─── Material provided

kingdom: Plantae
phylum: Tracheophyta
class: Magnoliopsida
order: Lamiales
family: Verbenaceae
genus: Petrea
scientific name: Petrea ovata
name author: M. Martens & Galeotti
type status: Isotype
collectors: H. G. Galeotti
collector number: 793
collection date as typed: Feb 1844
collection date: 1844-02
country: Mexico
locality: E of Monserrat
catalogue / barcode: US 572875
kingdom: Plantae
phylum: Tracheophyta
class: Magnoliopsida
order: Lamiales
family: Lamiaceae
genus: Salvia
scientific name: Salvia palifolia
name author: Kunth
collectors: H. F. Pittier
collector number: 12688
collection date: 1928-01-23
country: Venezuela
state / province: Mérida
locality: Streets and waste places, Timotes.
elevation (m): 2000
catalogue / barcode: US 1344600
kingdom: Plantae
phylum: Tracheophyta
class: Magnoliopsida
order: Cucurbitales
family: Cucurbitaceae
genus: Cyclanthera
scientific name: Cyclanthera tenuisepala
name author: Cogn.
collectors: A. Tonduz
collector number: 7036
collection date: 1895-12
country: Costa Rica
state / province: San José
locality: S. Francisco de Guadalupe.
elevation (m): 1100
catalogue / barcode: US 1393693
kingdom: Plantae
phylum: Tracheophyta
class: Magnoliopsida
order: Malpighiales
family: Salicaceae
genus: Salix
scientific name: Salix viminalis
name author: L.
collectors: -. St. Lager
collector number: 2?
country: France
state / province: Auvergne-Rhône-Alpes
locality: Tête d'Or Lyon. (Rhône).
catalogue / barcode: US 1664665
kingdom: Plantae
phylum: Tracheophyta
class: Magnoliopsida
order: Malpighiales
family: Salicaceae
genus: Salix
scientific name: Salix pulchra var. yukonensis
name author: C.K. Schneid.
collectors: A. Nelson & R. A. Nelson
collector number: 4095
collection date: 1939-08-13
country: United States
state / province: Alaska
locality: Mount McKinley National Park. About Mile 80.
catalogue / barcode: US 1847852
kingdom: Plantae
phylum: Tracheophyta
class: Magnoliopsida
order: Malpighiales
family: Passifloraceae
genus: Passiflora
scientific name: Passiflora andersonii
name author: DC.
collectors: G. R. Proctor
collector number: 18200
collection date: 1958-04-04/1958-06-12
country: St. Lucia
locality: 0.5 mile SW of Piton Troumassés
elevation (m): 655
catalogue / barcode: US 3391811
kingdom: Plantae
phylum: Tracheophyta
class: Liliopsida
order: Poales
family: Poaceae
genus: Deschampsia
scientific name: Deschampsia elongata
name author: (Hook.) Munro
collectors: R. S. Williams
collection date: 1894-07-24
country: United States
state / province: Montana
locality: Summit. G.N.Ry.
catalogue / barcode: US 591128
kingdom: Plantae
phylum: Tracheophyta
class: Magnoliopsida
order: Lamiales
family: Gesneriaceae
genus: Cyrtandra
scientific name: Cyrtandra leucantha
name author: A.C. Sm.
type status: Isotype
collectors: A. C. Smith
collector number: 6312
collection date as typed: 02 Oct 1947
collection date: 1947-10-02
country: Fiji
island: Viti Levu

──────

Problem description:
Copy the lines of the listing verbatim, beginning with the line that contains "state / province: San José" and ending with the line that contains "catalogue / barcode: US 591128", both included.

Exercise result:
state / province: San José
locality: S. Francisco de Guadalupe.
elevation (m): 1100
catalogue / barcode: US 1393693
kingdom: Plantae
phylum: Tracheophyta
class: Magnoliopsida
order: Malpighiales
family: Salicaceae
genus: Salix
scientific name: Salix viminalis
name author: L.
collectors: -. St. Lager
collector number: 2?
country: France
state / province: Auvergne-Rhône-Alpes
locality: Tête d'Or Lyon. (Rhône).
catalogue / barcode: US 1664665
kingdom: Plantae
phylum: Tracheophyta
class: Magnoliopsida
order: Malpighiales
family: Salicaceae
genus: Salix
scientific name: Salix pulchra var. yukonensis
name author: C.K. Schneid.
collectors: A. Nelson & R. A. Nelson
collector number: 4095
collection date: 1939-08-13
country: United States
state / province: Alaska
locality: Mount McKinley National Park. About Mile 80.
catalogue / barcode: US 1847852
kingdom: Plantae
phylum: Tracheophyta
class: Magnoliopsida
order: Malpighiales
family: Passifloraceae
genus: Passiflora
scientific name: Passiflora andersonii
name author: DC.
collectors: G. R. Proctor
collector number: 18200
collection date: 1958-04-04/1958-06-12
country: St. Lucia
locality: 0.5 mile SW of Piton Troumassés
elevation (m): 655
catalogue / barcode: US 3391811
kingdom: Plantae
phylum: Tracheophyta
class: Liliopsida
order: Poales
family: Poaceae
genus: Deschampsia
scientific name: Deschampsia elongata
name author: (Hook.) Munro
collectors: R. S. Williams
collection date: 1894-07-24
country: United States
state / province: Montana
locality: Summit. G.N.Ry.
catalogue / barcode: US 591128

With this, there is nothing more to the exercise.